**What you have to do:** Format as a JSON list of strings the lines from the one with "Articoli relativi" to the one with "ANNA BOTTON", one string per line, leaving out blank lines.

**Entries excerpted from a collection:**
--------------------------------------------------

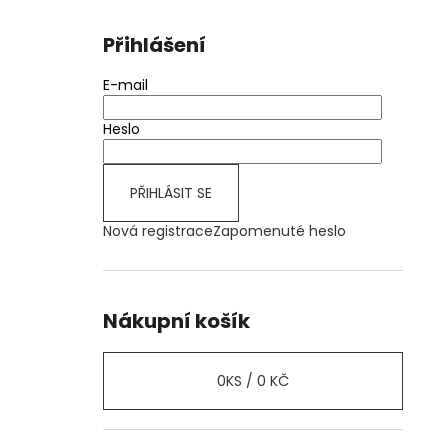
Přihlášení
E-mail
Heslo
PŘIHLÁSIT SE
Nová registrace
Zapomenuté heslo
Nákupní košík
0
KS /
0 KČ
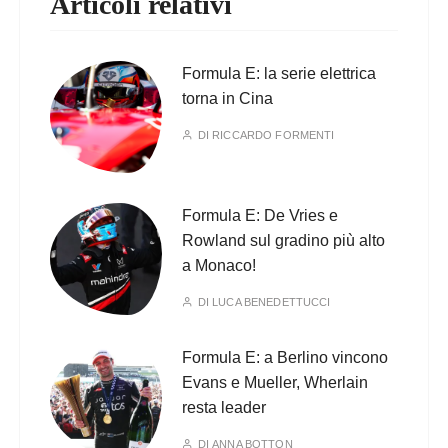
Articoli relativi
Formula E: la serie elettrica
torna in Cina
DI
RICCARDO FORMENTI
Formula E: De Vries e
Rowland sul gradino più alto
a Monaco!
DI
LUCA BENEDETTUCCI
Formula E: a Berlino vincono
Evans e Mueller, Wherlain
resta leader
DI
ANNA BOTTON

--------------------------------------------------

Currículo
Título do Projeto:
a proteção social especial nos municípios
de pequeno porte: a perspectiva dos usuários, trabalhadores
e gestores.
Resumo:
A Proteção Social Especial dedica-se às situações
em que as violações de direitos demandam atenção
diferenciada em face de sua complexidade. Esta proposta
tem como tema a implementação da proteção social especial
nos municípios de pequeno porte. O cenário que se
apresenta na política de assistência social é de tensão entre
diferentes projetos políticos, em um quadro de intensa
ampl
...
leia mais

--------------------------------------------------

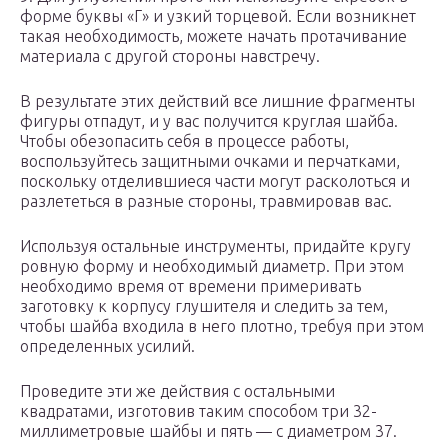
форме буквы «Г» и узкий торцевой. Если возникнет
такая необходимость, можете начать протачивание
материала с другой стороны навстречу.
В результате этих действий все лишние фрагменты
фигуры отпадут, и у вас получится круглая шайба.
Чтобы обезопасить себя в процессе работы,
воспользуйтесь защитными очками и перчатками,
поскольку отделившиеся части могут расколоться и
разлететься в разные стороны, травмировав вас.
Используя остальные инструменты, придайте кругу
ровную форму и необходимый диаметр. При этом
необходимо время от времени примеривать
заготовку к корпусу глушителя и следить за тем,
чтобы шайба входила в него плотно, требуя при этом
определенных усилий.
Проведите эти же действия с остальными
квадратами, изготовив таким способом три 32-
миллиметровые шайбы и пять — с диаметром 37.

--------------------------------------------------

**Result for this exercise:**
[
  "Articoli relativi",
  "Formula E: la serie elettrica",
  "torna in Cina",
  "DI",
  "RICCARDO FORMENTI",
  "Formula E: De Vries e",
  "Rowland sul gradino più alto",
  "a Monaco!",
  "DI",
  "LUCA BENEDETTUCCI",
  "Formula E: a Berlino vincono",
  "Evans e Mueller, Wherlain",
  "resta leader",
  "DI",
  "ANNA BOTTON"
]